Abstract

The article addresses the issue of judicial impartiality in civil procedure, which is relevant from theoretical and practical perspectives. The purpose of the article is to highlight the main approaches to judicial impartiality as an integral part of the right to a fair trial in terms of the paragraph 1Article 6 of the European Convention of Human Rights, as well as to analyze the Supreme Court's practice for compliance with the approaches to the interpretation of judicial impartiality developed in the case-law of the European Court of Human Rights. In the article the author uses general philosophical, general scientific and special research methods, in particular, dialectical, system-structural, logical and comparative legal methods, method of analysis and synthesis. The judicial impartiality is an integral element of the rule of law and the right to a fair trial. The European Convention on Human Rights and the case-law of the European Court of Human Rights played a key role in the development of international standards of judicial impartiality within the European region.

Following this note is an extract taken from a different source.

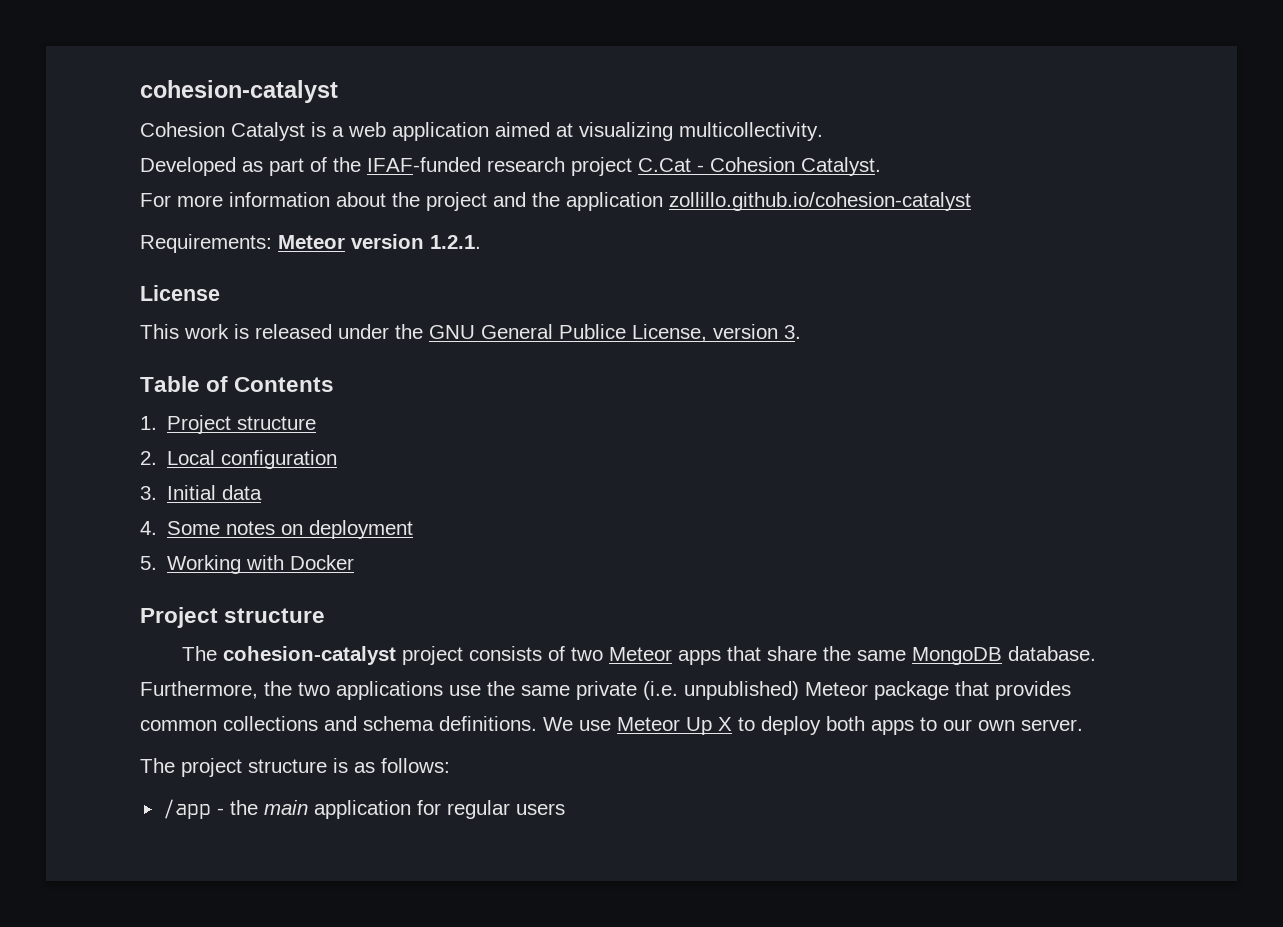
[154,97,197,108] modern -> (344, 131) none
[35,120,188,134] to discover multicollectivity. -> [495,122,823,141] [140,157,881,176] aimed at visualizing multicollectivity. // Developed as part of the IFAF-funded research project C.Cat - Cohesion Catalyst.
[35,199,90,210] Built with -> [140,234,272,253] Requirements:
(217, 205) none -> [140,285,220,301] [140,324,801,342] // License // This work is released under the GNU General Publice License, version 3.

The European Court of Human Rights developed a dual approach to judicial impartiality, distinguishing between subjective and objective impartiality. An additional approach to verifying the impartiality of the court in the case law of the European Court of Human Rights is to distinguish between functional and personal impartiality. The analysis of the Supreme Court practice shows that the latter has not fully accepted the approaches to judicial impartiality developed by the of the European Court of Human Rights. The article analyzes certain cases of the Supreme Court, in which, in the author's opinion, the Supreme Court incorrectly applied the case-law of the European Court of Human Rights in order to motivate its decisions. In addition, special attention is paid to the problem of the possibility of judicial disqualification on the grounds of the performance/non-performance of certain procedural powers by a judge. The article can be interesting for legal scholars and practitioners, PhD students and students of law universities.